Two ideas about ocean productivity are worth fixing in memory:

• Upwelling zones: places where deep water rises to the surface. They raise productivity by bringing nutrients up to the sunlit surface, where phytoplankton can use them. They do not bring decomposers or bottom-dwelling animals up.
• Red tides: estuaries sometimes show sudden blooms of pigmented dinoflagellates, a kind of single-celled alga. The dense reddish cells discolour the water, so the bloom is called a red tide.

Ecosystem services are the benefits that people get from nature for free. The Millennium Ecosystem Assessment, a major global study of the state of ecosystems, sorted these benefits into four main groups:

• Provisioning services: the goods we take out, such as food, fresh water, timber and fibre.
• Regulating services: the control of natural processes, such as climate regulation, flood control, water purification and the regulation of disease.
• Supporting services: the basic processes that make all the other services possible, such as nutrient cycling, soil formation and pollination of crops.
• Cultural services: the non-material benefits, such as recreation, beauty and spiritual or educational value.

A vivid way to picture one service: if rainforests are the lungs of the Earth, wetlands act as its kidneys. Just as kidneys filter toxins from blood, wetland plants absorb heavy metals and excess nutrients from the water passing through, cleaning it naturally.

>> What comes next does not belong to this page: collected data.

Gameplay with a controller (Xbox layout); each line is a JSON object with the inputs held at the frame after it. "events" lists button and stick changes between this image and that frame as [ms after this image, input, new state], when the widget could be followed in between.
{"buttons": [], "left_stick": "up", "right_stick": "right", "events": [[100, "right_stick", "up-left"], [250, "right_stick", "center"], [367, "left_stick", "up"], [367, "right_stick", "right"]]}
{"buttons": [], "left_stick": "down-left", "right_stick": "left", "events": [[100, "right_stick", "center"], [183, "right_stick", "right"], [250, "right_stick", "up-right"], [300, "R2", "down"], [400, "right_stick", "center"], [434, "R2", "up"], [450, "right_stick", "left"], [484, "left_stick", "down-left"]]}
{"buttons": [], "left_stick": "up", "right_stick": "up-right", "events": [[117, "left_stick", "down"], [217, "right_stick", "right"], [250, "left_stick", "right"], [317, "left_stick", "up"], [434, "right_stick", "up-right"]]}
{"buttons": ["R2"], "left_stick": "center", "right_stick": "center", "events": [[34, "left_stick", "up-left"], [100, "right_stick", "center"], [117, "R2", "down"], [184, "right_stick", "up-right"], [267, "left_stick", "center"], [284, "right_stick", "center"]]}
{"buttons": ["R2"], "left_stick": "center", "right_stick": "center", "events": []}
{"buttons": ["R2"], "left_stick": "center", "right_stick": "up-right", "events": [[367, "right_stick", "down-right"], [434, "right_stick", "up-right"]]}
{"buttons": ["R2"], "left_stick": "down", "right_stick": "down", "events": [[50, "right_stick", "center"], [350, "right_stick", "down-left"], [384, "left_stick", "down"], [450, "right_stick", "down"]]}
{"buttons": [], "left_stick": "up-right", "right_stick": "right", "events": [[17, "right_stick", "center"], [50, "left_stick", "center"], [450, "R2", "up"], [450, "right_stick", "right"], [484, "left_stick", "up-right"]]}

Pollination is a supporting service worth a closer look. Many animals carry pollen between flowers and let plants reproduce. The pollinators include more than just insects:

• Bees: the best-known pollinators.
• Bats: they pollinate many night-blooming flowers.
• Birds: sunbirds and hummingbirds pollinate many flowering plants.

Ecological succession is the gradual change in the community of an area over time, as one set of species replaces another until a stable climax community is reached. Primary succession starts on bare ground with no soil, such as a fresh rock surface. Secondary succession starts where a community has been cleared but soil remains, such as an abandoned field.

The first species to colonise a bare habitat are the pioneer species. On bare rock the classic pioneers are lichens. A lichen is not one organism but a symbiotic partnership of a fungus and an alga (sometimes a cyanobacterium). The fungus gives structure and holds water, while the alga makes food by photosynthesis. Lichens slowly break down the rock and build the first thin soil, preparing the ground for mosses and later plants.

Succession does not always march on to forest. Local conditions can hold a community at an earlier stage:

• Grasslands: trees do not replace the grasses because periodic fires and limited water kill tree seedlings before they can establish. The grasses survive and stay dominant.
• Tropical rainforest: if cleared, it regrows far more slowly than a tropical deciduous forest. The reason is that rainforest soil is poor in nutrients: almost all the nutrients are locked in the living biomass, and once the trees are removed the thin topsoil is quickly washed away.